Age is another factor that can affect morphine's analgesic effects. Older mice had greater sensitivity to pain that may lead to reduced analgesic response to morphine in older animals (Webster & Shuster 1976). Old mice have slower distribution and absorption of the morphine, which may account for this difference. Perhaps the male mice were older than females.

Solution X in this experiment is an antagonist because in both male and female mice the response time to dislodge the clip reduced as seen in tables Table 2 and Table 4. Therefore, solution X can be naloxone, a competitive antagonist that reverses the effects of μ-receptor agonists hence it increases pain perception. It has a very high affinity for μ-opioid receptors in the central nervous system (CNS), (Goodman & Gilman, 2008). Naloxone is used to precipitate acute abstinence so that on cells are activated in the PGA producing hyperalgesic state (Fields H, 2004). Naloxone might increase activity in interneurones, which gate pain impulses (Melzack & Wall, 1965). The potency of naloxone is increased following pretreatment with morphine (Wong & Bentley, 1977).

In this study the log[dose] response curve (figure 4) in female mice showed that with increased dose of morphine the response time to the mechanical pressure test was longer which is what is expected. However, this was not the case in male mice. Due to some of the experimental flaws, there does not seem to be a significant difference between the control and the different doses of morphine.

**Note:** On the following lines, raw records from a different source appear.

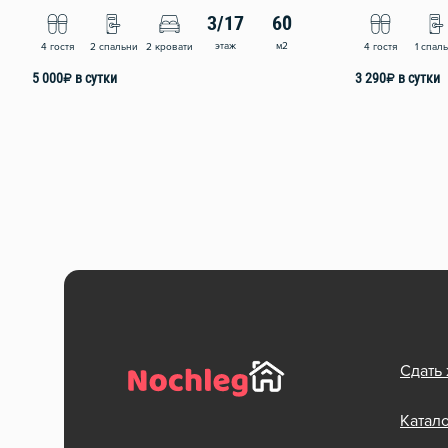
3/17
60
этаж
м2
4 гостя
2 спальни
2 кровати
4 гостя
1 спал
5 000
₽
в сутки
3 290
₽
в сутки
Сдать
Катал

The discrepancy of the results with the literature can be explained by several experimental errors. The response time in females was much longer than males, which is unexpected as males are more sensitive to morphine analgesia. This anomaly can be explained by experimental errors, which can be improved in future studies. Having a larger sample size to eliminate the large standard errors for the different parameters. In addition, having the same experimenter to inject the mice to avoid technical issues. In addition, recording the data by multiple experimenters so that mistakes can be avoided. Less people in the room so that stress-induced analgesia where the animals exhibit elevated pain thresholds does not become a problem. Also the male and female mice experiments should not be performed in the same laboratory, perhaps putting them in separate rooms may have reduced the stress on the animals. A negative control should be added to this experiment i.e. mice that have not been injected to make sure that our protocol is not observing an effect, which may be unrelated so that false positives can be minimised. Lastly the effect of morphine analgesia can be influenced by the type of pain induced and pain is dependant of many factors such as the intensity, quality, duration and referral.